# Exercise details:
Please retype the listing below exactly as it stands, skipping any pictures.

# Data records:
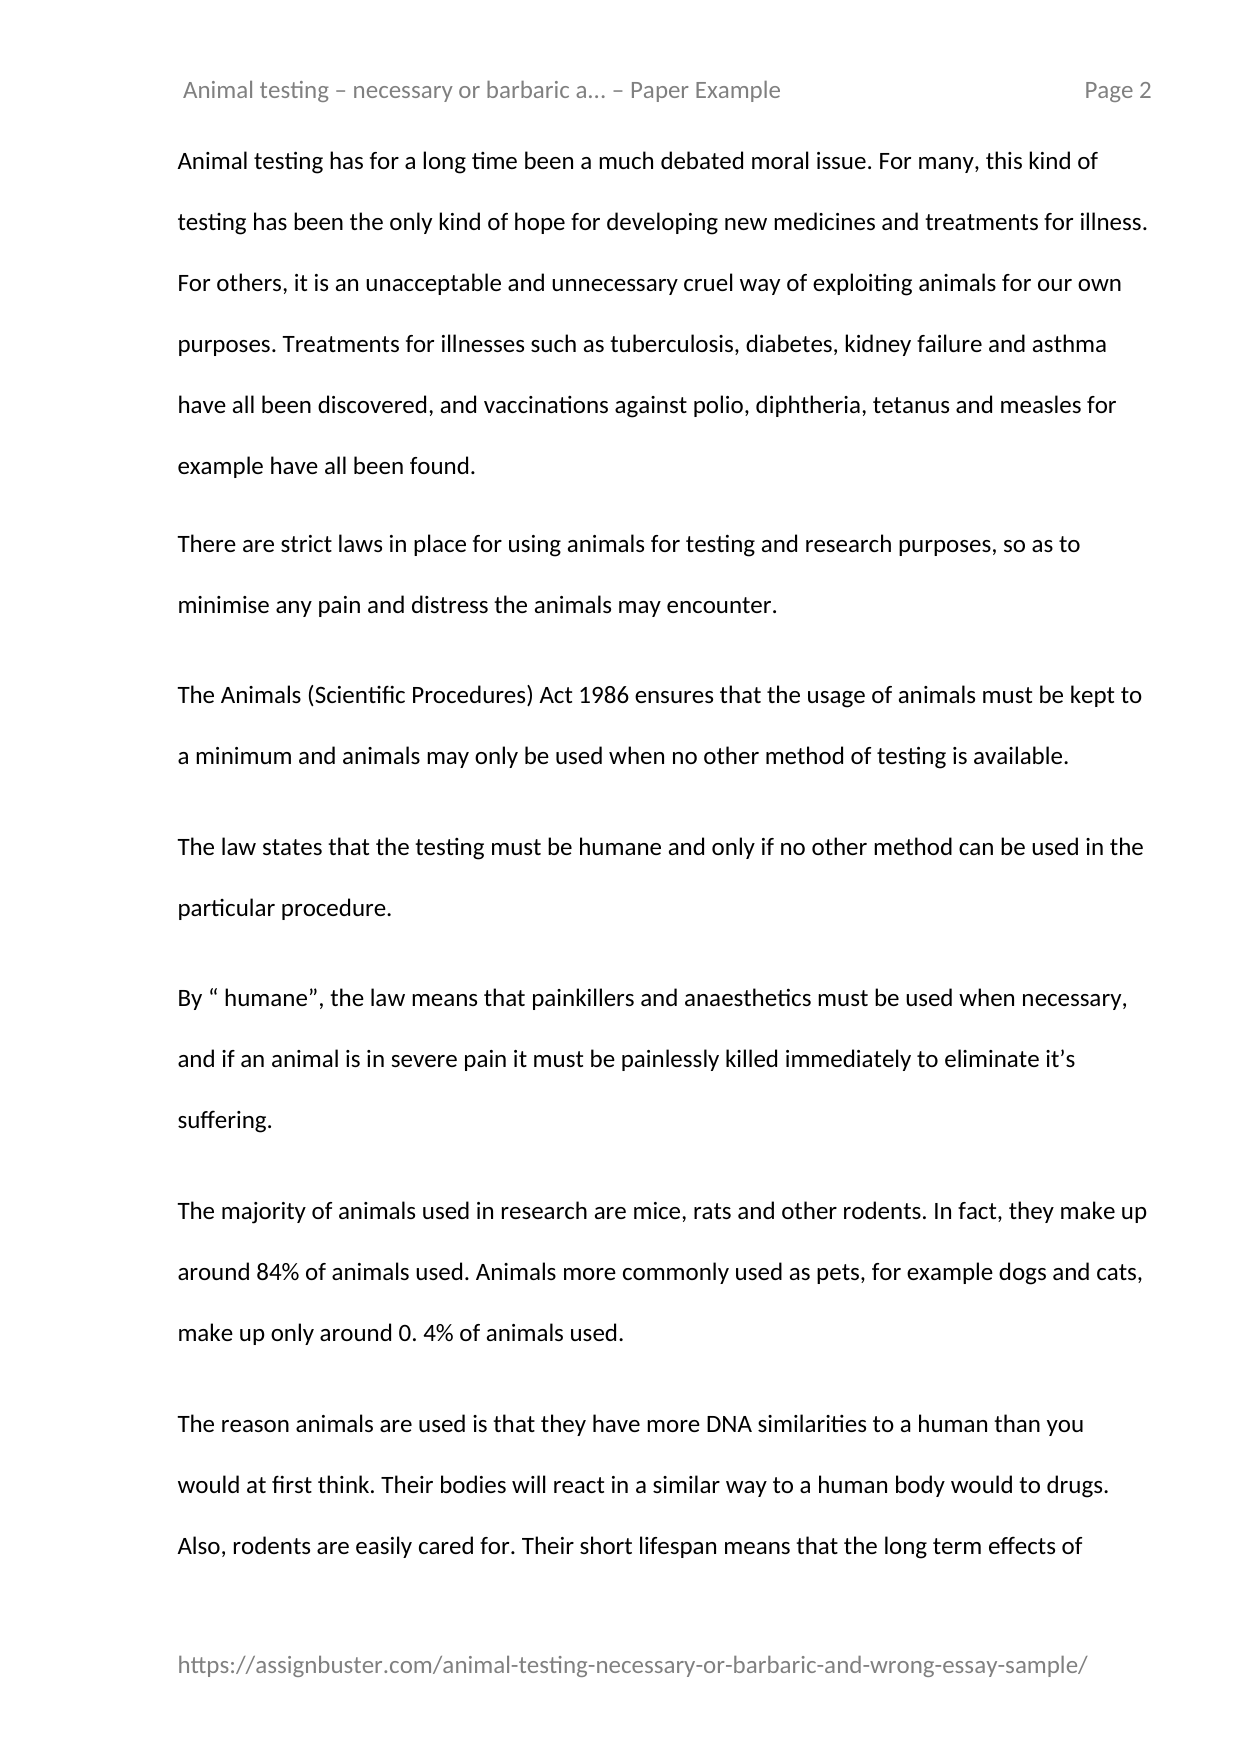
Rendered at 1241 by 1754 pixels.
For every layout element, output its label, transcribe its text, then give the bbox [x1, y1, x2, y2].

text By “ humane”, the law means that painkillers and anaesthetics must be used when necessary, and if an animal is in severe pain it must be painlessly killed immediately to eliminate it’s suffering. [177, 983, 1152, 1135]
text The Animals (Scientific Procedures) Act 1986 ensures that the usage of animals must be kept to a minimum and animals may only be used when no other method of testing is available. [177, 679, 1152, 771]
text Animal testing has for a long time been a much debated moral issue. For many, this kind of testing has been the only kind of hope for developing new medicines and treatments for illness. For others, it is an unacceptable and unnecessary cruel way of exploiting animals for our own purposes. Treatments for illnesses such as tuberculosis, diabetes, kidney failure and asthma have all been discovered, and vaccinations against polio, diphtheria, tetanus and measles for example have all been found. [177, 145, 1152, 481]
text The law states that the testing must be humane and only if no other method can be used in the particular procedure. [177, 831, 1152, 923]
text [177, 1408, 1152, 1560]
text There are strict laws in place for using animals for testing and research purposes, so as to minimise any pain and distress the animals may encounter. [177, 528, 1152, 619]
text The majority of animals used in research are mice, rats and other rodents. In fact, they make up around 84% of animals used. Animals more commonly used as pets, for example dogs and cats, make up only around 0. 4% of animals used. [177, 1195, 1152, 1348]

# Answer box:
Rendered at 1241 by 1754 pixels.
For every layout element, output its label, transcribe its text, then give the bbox [x1, y1, x2, y2].

text By “ humane”, the law means that painkillers and anaesthetics must be used when necessary, and if an animal is in severe pain it must be painlessly killed immediately to eliminate it’s suffering. [177, 983, 1152, 1135]
text The Animals (Scientific Procedures) Act 1986 ensures that the usage of animals must be kept to a minimum and animals may only be used when no other method of testing is available. [177, 679, 1152, 771]
text Animal testing has for a long time been a much debated moral issue. For many, this kind of testing has been the only kind of hope for developing new medicines and treatments for illness. For others, it is an unacceptable and unnecessary cruel way of exploiting animals for our own purposes. Treatments for illnesses such as tuberculosis, diabetes, kidney failure and asthma have all been discovered, and vaccinations against polio, diphtheria, tetanus and measles for example have all been found. [177, 145, 1152, 481]
text The law states that the testing must be humane and only if no other method can be used in the particular procedure. [177, 831, 1152, 923]
text [177, 1408, 1152, 1560]
text There are strict laws in place for using animals for testing and research purposes, so as to minimise any pain and distress the animals may encounter. [177, 528, 1152, 619]
text The majority of animals used in research are mice, rats and other rodents. In fact, they make up around 84% of animals used. Animals more commonly used as pets, for example dogs and cats, make up only around 0. 4% of animals used. [177, 1195, 1152, 1348]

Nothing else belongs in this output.